Updated: 24 February 2025

Kubernetes is the most popular way to deploy, run and manage containers in production.

  • Hosting microservices in their own containers is a common pattern for microservice-based development. It’s not uncommon to have many different microservices composing a single application.
  • A container orchestrator is a system that automatically deploys and manages containerized apps. For example, the orchestrator can dynamically respond to changes in the environment to increase or decrease the deployed instances of the managed app. It can also ensure all deployed container instances get updated if a new version of a service is released.
  • Kubernetes abstracts away complex container management tasks, and provides you with declarative configuration to orchestrate containers in different computing environments.

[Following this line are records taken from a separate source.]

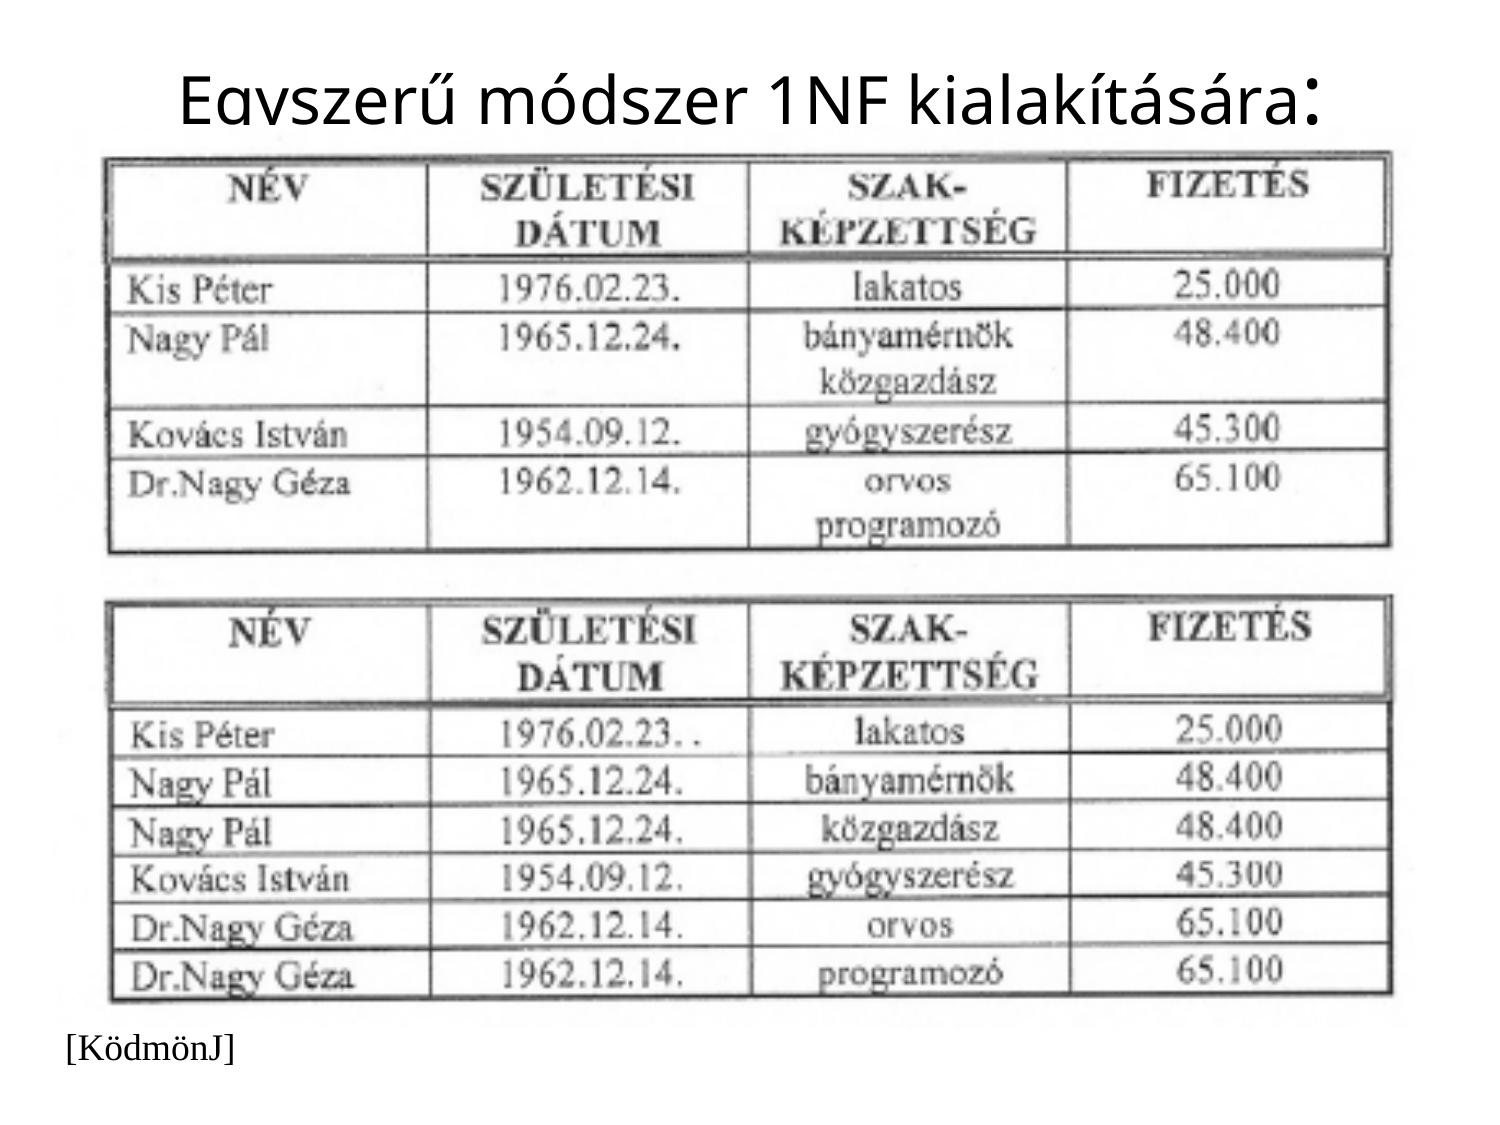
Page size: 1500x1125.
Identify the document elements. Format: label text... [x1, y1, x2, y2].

picture [53, 125, 1414, 1029]
title Egyszerű módszer 1NF kialakítására: [76, 33, 1425, 149]
text_box [KödmönJ] [64, 1023, 1365, 1084]
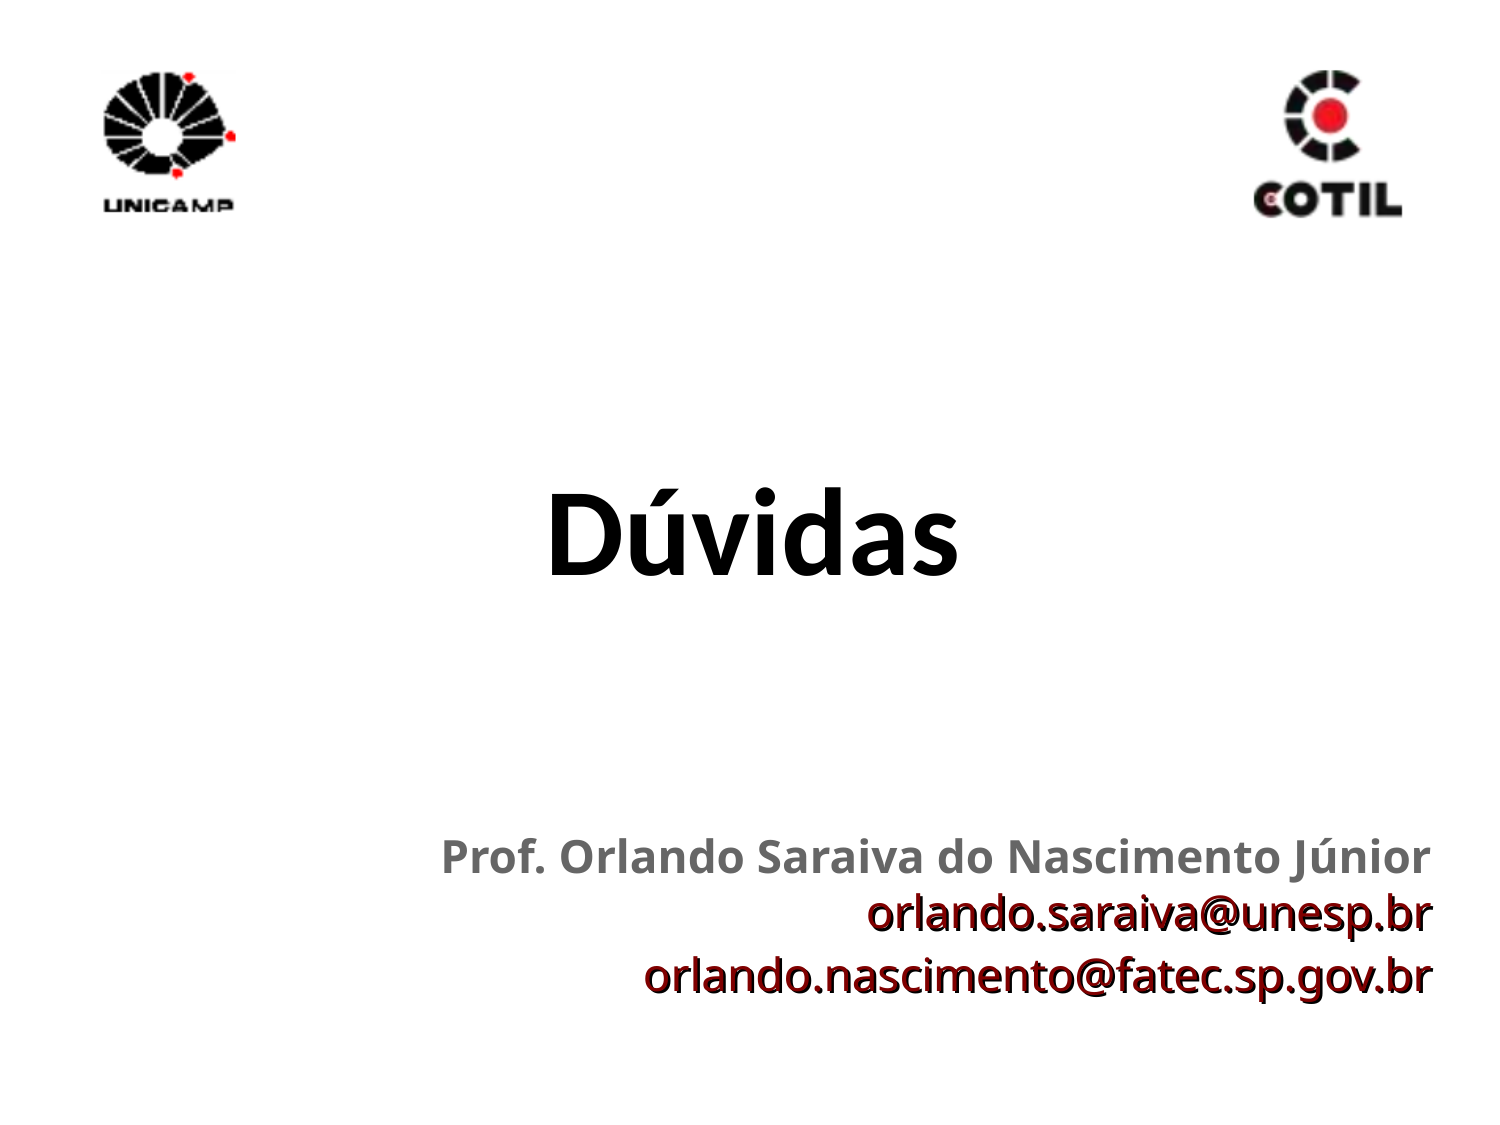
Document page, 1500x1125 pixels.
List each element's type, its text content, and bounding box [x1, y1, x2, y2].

picture [1226, 47, 1418, 237]
picture [88, 58, 272, 228]
text_box Dúvidas [88, 442, 1418, 608]
text_box Prof. Orlando Saraiva do Nascimento Júnior orlando.saraiva@unesp.br orlando.nascimento@fatec.sp.gov.br [0, 820, 1447, 1008]
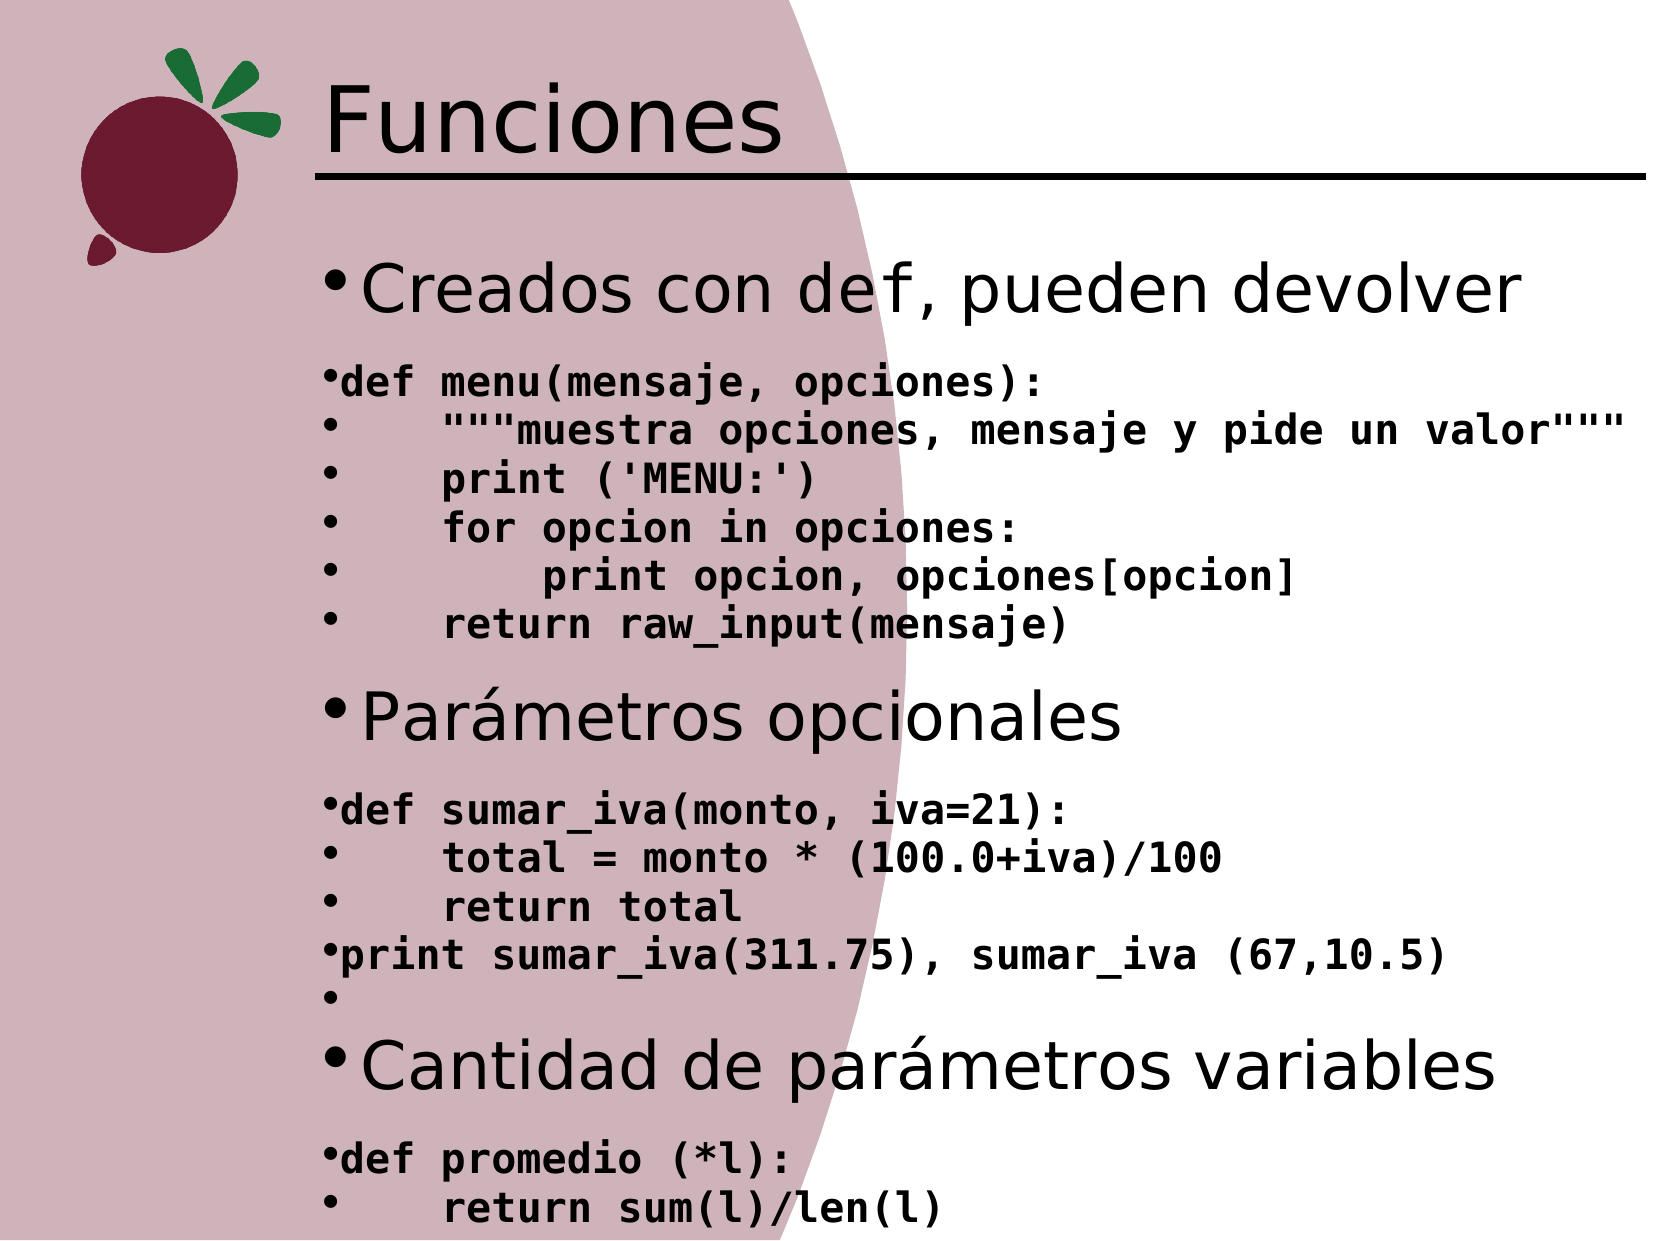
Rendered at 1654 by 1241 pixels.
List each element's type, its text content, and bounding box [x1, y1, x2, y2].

picture [81, 48, 281, 266]
title Funciones [322, 65, 1565, 177]
list Creados con def, pueden devolver def menu(mensaje, opciones): """muestra opciones, mensaje y pide un valor""" print ('MENU:') for opcion in opciones: print opcion, opciones[opcion] return raw_input(mensaje) Parámetros opcionales def sumar_iva(monto, iva=21): total = monto * (100.0+iva)/100 return total print sumar_iva(311.75), sumar_iva (67,10.5) Cantidad de parámetros variables def promedio (*l): return sum(l)/len(l) [322, 250, 1654, 1233]
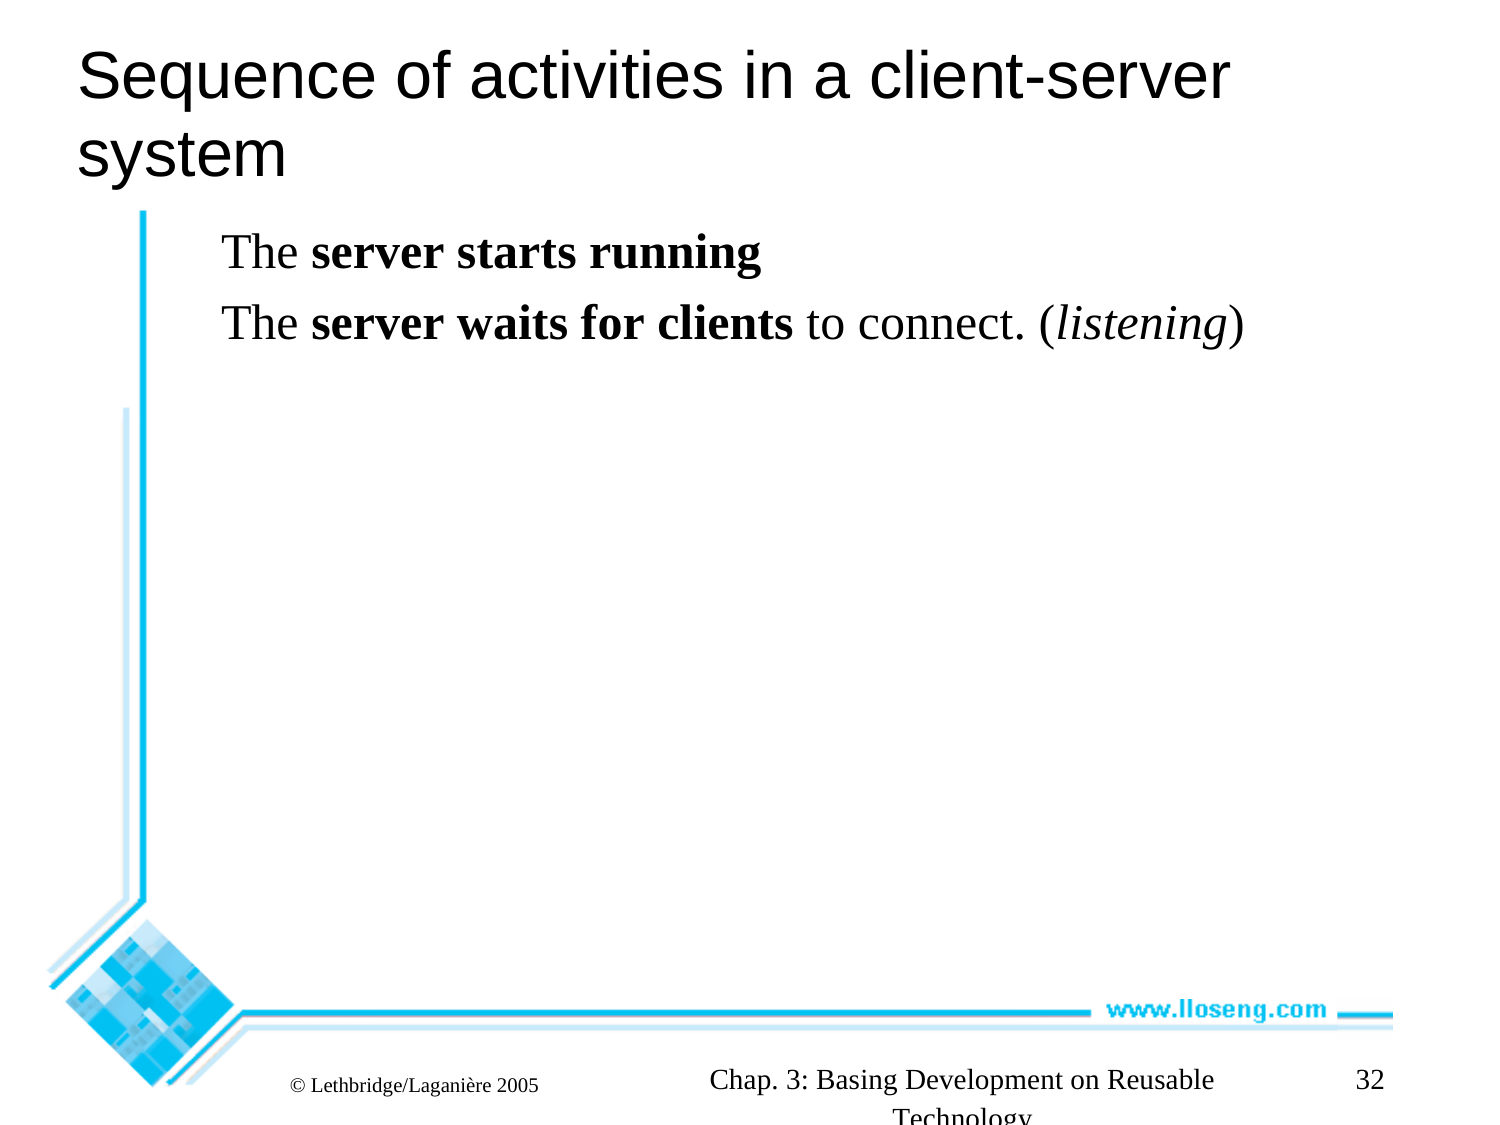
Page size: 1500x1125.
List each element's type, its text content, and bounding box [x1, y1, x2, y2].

text_box 15 [1325, 1050, 1401, 1125]
picture [35, 199, 1363, 1089]
text_box © Lethbridge/Laganière 2005 [275, 1062, 601, 1125]
title Sequence of activities in a client-server system [62, 27, 1413, 198]
list The server starts running The server waits for clients to connect. (listening) [174, 212, 1413, 1000]
text_box Chap. 3: Basing Development on Reusable Technology [624, 1050, 1300, 1125]
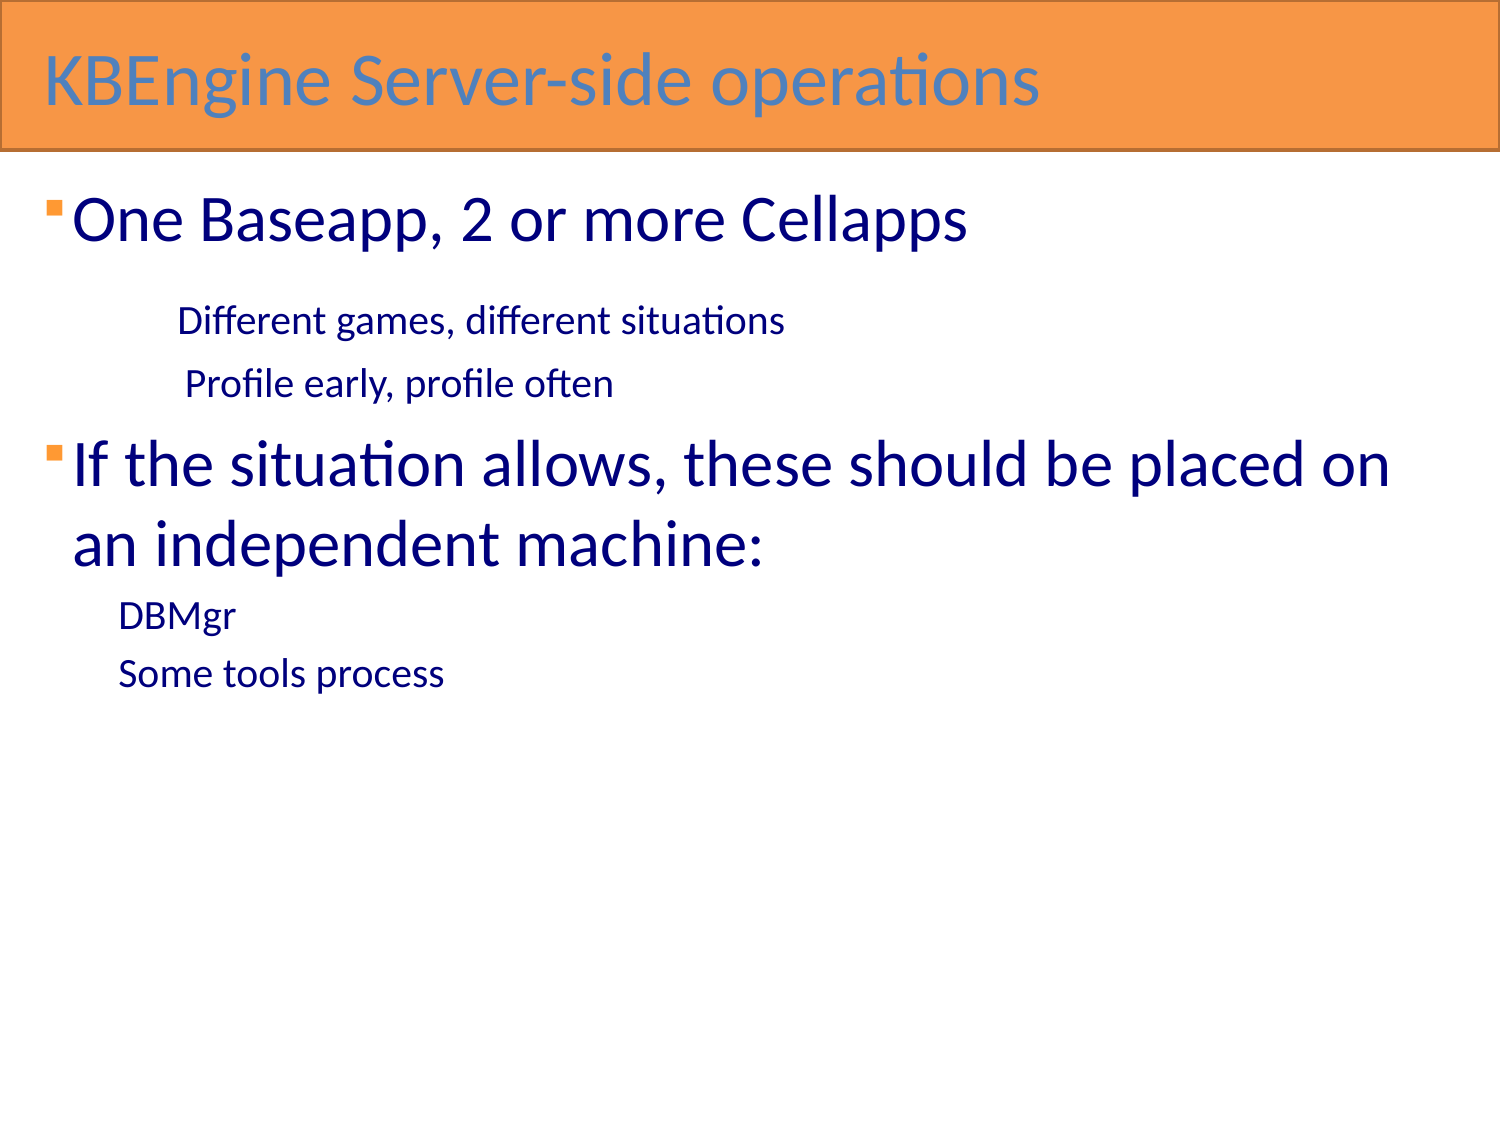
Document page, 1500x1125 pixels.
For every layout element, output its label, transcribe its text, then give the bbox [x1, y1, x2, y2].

text_box [0, 0, 1500, 150]
text_box One Baseapp, 2 or more Cellapps Different games, different situations Profile early, profile often If the situation allows, these should be placed on an independent machine: DBMgr Some tools process [33, 172, 1469, 1066]
title KBEngine Server-side operations [29, 21, 1483, 129]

See Deploy a .NET microservice to Kubernetes


k8s
An abbreviation for Kubernetes
Helm
The k8s package manager
minikube
Local Kubernetes, focusing on making it easy to learn and develop for Kubernetes.
Pod
One or more Containers, tied together for the purposes of administration and networking. By default a Pod is only accessible by its internal IP address within the Kubernetes cluster. To make a Container accessible from outside the Kubernetes virtual network, expose the Pod as a Kubernetes Service.
Deployment
A Kubernetes Deployment checks on the health of a Pod and restarts the Pod’s Container if it terminates. Deployments are the recommended way to manage the creation and scaling of Pods.
StatefulSets
StatefulSets maintain the state of applications beyond an individual pod lifecycle.